=== Data ===
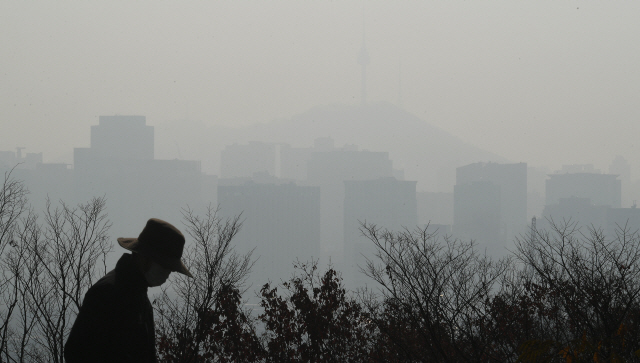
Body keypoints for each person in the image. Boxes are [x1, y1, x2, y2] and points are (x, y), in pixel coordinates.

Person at [64, 218, 193, 363]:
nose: (168, 273)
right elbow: (76, 353)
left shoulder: (140, 299)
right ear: (145, 257)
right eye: (165, 266)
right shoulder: (106, 293)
===
_Task description_
Would you copy every line of the entries that includes the word "right"?

_Exercise solution_
right elbow: (76, 353)
right ear: (145, 257)
right eye: (165, 266)
right shoulder: (106, 293)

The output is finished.